I entirely agree that there has been remarkable progress over the last Century. I leave as an exercise, however, for anyone who has followed my published work of the last few years, "What literature have they failed to engage with?!?" I can forgive the editors of Nature Physics because I know very well that my work is not perfectly clear and needs another few iterations in the literature (and in their last paragraph they almost save themselves, "the maxim “no one understands quantum mechanics” is a little less true than it used to be, at least in a practical sense", so they almost know this is a "clouds on the horizon" editorial), but they do not know the recent literature on QM well enough —and not just mine— to write this editorial.
At the same time, I wrote to
naturephysics@nature.com with a similar degree of intemperateness because I didn't care whether I got a reply (and it didn't), which I followed up with an e-mail to one person on the editorial team in particular, Bart Verberck, because I suspected, with no real evidence, that it was his hand at the first writing of the editorial. Also no reply. I followed up that second e-mail a few days ago, because why not, which, astonishingly to me, elicited a brief reply from the chief editor of Nature Physics, yesterday. The last sentence of that reply is of general interest, I think, and to the credit of the journal,
"But I can re-emphasize that the spirit of the editorial – that quantum foundations is an important area of study – is something that we believe rather strongly and we certainly hope to represent it in our pages in the future."
The first short paragraph of the reply was a polite, rather nicely phrased setting aside of my work. I had forced them to respond to persuade me to go away —which they didn't need to do because there are other places where I can annoy people more productively, so I wasn't going to write a fourth time— but they didn't have time to read my rather obtuse work with enough care to figure out whether it contains something worthwhile.

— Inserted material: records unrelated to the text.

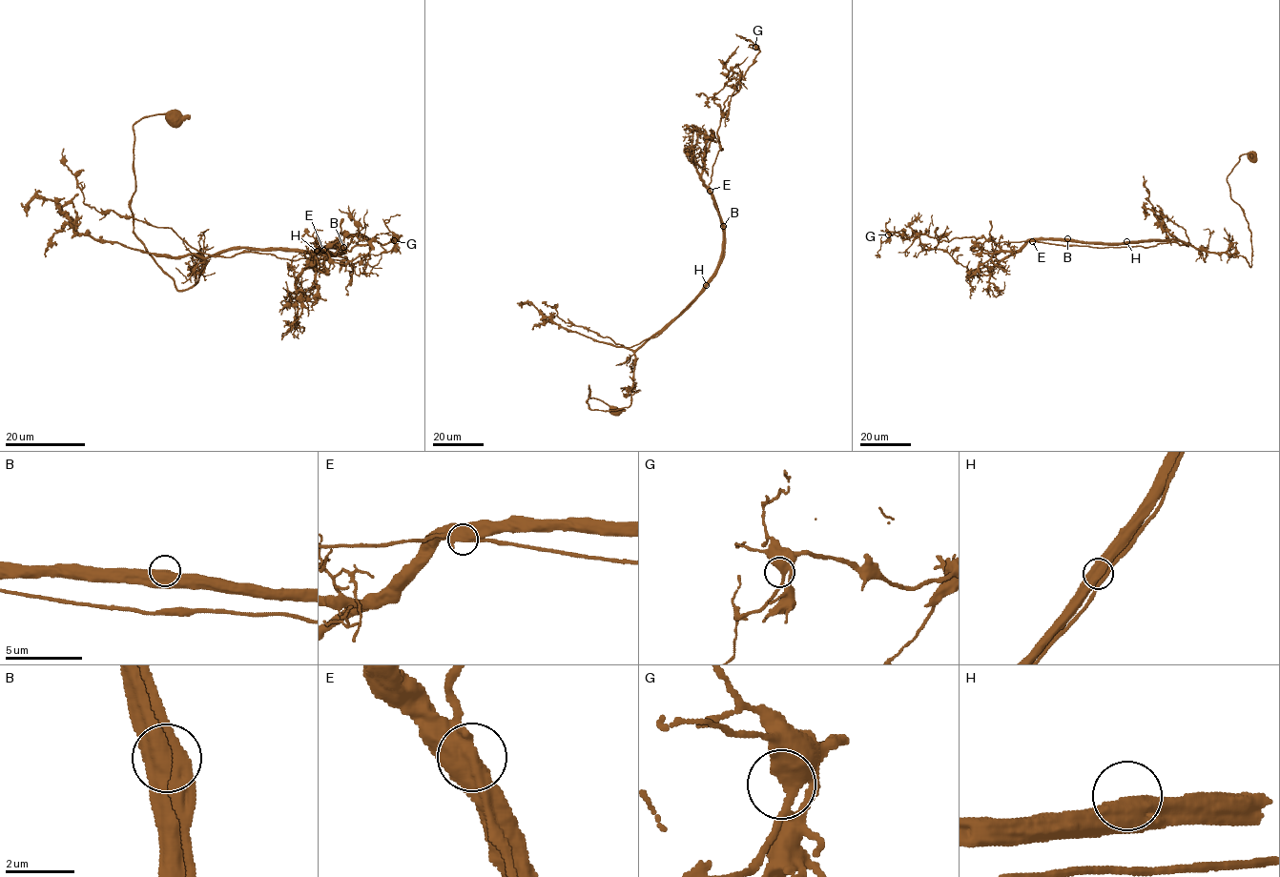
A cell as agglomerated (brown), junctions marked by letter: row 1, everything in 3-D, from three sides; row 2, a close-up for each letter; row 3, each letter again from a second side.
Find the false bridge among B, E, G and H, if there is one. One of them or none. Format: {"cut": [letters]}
{"cut": ["E"]}

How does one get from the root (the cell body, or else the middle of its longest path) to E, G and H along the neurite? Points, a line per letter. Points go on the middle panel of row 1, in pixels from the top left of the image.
E: (615, 411), (589, 398), (588, 385), (591, 410), (628, 407), (634, 352), (718, 264), (722, 221), (711, 191)
G: (615, 411), (588, 385), (591, 410), (628, 407), (634, 352), (718, 264), (717, 130), (755, 47)
H: (615, 411), (589, 398), (588, 385), (591, 410), (628, 407), (634, 352), (706, 285)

The social aspects of this are somewhat incomprehensible to me: if there is something transformative in my work (or, to be clear, in someone else's) that really hasn't been said in either the ancient or recent literature on QM, what does it take to persuade people to read it? Three published articles in recent years in Physica Scripta, Annals of Physics, and Journal of Physics A are not enough, but what is? I don't want to over-claim, because I know that my work is less than perfectly clear and in any case I may just be as wrong as the worst crank, but I can see how my work fits into so many threads in the physics literature that I feel confident there is
some good in my work, even though I must be wrong about many details (I always have been in the past and it's usually taken me a few years to see why I've been wrong about even tiny details.) My work is research in the raw about something that has resisted much smarter people than I am for most of a Century, so for even the smallest of good to come from my work is unbelievable enough that I can't find it in myself to fault Nature Physics. Fun, yeah.